配当生活を実現するためには、まず配当所得の基本的な仕組みと、必要となる資金規模を理解することが重要です。
配当所得とは何か
配当所得とは、株式や出資を保有することで法人から受け取る利益の配当や分配に係る所得を指します。具体的には、株式の配当金、投資信託の分配金、投資法人からの金銭分配などが該当する所得です。
配当所得の金額は、収入金額(源泉徴収税額を差し引く前の金額)から、株式などを取得するための借入金の利子を差し引いて計算されます。
配当生活に必要な資金の目安
配当生活を実現するために必要な資金は、目標とする年間生活費と配当利回りによって決まります。
一般的に高配当株といわれる銘柄の配当利回りは4%前後とされています。仮に年間生活費を300万円と設定した場合、配当利回り4%で運用するには7,500万円の投資資金が必要になる計算です。年間生活費が500万円であれば、1億2,500万円の投資元本が必要となります。
ただし、これらは税引き前の金額であり、実際には税金を考慮する必要があることに注意が必要です。
配当所得の税制

配当金には税金が課されるため、配当生活を計画する際は税制の理解が欠かせません。課税方式の選択によって税負担が変わる可能性もあります。
源泉徴収される税率
上場株式等の配当金を受け取る際には、支払時に所得税および復興特別所得税15.315%、住民税5%の合計20.315%が源泉徴収されます。
例えば、100万円の配当金を受け取った場合、源泉徴収後の手取り額は約79万6,850円となります。配当生活を計画する際は、この税負担を考慮した資金計画が欠かせません。

> [やること] 配当生活の文章の「配当生活を実現するためには、」から「があることに注意が必要です。」までを、「年間生活費」を「年間支出」に差し替えて書き直してください。

> [渡された情報]
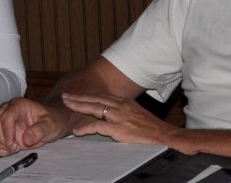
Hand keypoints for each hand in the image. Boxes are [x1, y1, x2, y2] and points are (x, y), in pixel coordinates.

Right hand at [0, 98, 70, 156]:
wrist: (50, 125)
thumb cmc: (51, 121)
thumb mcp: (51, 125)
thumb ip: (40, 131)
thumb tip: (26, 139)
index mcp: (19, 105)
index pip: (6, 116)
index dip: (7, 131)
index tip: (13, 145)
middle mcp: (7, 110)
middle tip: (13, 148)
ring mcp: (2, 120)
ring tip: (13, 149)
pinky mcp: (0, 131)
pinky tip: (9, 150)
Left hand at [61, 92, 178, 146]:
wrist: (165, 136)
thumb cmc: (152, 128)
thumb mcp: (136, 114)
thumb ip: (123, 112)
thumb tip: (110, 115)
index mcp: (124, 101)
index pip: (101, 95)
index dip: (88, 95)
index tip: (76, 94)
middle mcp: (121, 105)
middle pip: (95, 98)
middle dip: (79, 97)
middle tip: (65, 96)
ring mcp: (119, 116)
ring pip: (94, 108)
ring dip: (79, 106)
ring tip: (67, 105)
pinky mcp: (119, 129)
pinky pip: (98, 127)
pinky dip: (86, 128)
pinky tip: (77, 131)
* * *
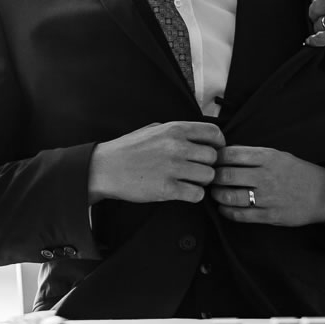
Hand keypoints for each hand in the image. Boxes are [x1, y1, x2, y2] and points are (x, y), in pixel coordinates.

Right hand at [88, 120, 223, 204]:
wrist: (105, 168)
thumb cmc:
---
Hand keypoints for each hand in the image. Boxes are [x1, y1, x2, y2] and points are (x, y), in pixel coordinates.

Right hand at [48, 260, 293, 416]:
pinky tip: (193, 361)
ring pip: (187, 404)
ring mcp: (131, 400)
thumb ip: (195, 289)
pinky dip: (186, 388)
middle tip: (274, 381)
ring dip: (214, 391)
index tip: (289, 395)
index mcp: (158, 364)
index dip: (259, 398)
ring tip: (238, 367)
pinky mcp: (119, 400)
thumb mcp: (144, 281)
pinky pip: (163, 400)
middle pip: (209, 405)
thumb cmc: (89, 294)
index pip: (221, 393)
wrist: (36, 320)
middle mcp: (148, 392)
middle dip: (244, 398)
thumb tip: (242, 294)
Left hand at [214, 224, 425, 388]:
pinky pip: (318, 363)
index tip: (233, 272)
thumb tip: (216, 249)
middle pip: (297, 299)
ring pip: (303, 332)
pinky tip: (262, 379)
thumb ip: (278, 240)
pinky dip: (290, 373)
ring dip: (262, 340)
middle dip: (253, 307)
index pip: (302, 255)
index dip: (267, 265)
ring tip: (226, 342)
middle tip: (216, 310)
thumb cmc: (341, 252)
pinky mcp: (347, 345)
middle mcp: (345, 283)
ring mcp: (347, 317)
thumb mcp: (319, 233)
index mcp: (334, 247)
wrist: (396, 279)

> [あなたの答え]
配当生活を実現するためには、まず配当所得の基本的な仕組みと、必要となる資金規模を理解することが重要です。
配当所得とは何か
配当所得とは、株式や出資を保有することで法人から受け取る利益の配当や分配に係る所得を指します。具体的には、株式の配当金、投資信託の分配金、投資法人からの金銭分配などが該当する所得です。
配当所得の金額は、収入金額(源泉徴収税額を差し引く前の金額)から、株式などを取得するための借入金の利子を差し引いて計算されます。
配当生活に必要な資金の目安
配当生活を実現するために必要な資金は、目標とする年間支出と配当利回りによって決まります。
一般的に高配当株といわれる銘柄の配当利回りは4%前後とされています。仮に年間支出を300万円と設定した場合、配当利回り4%で運用するには7,500万円の投資資金が必要になる計算です。年間支出が500万円であれば、1億2,500万円の投資元本が必要となります。
ただし、これらは税引き前の金額であり、実際には税金を考慮する必要があることに注意が必要です。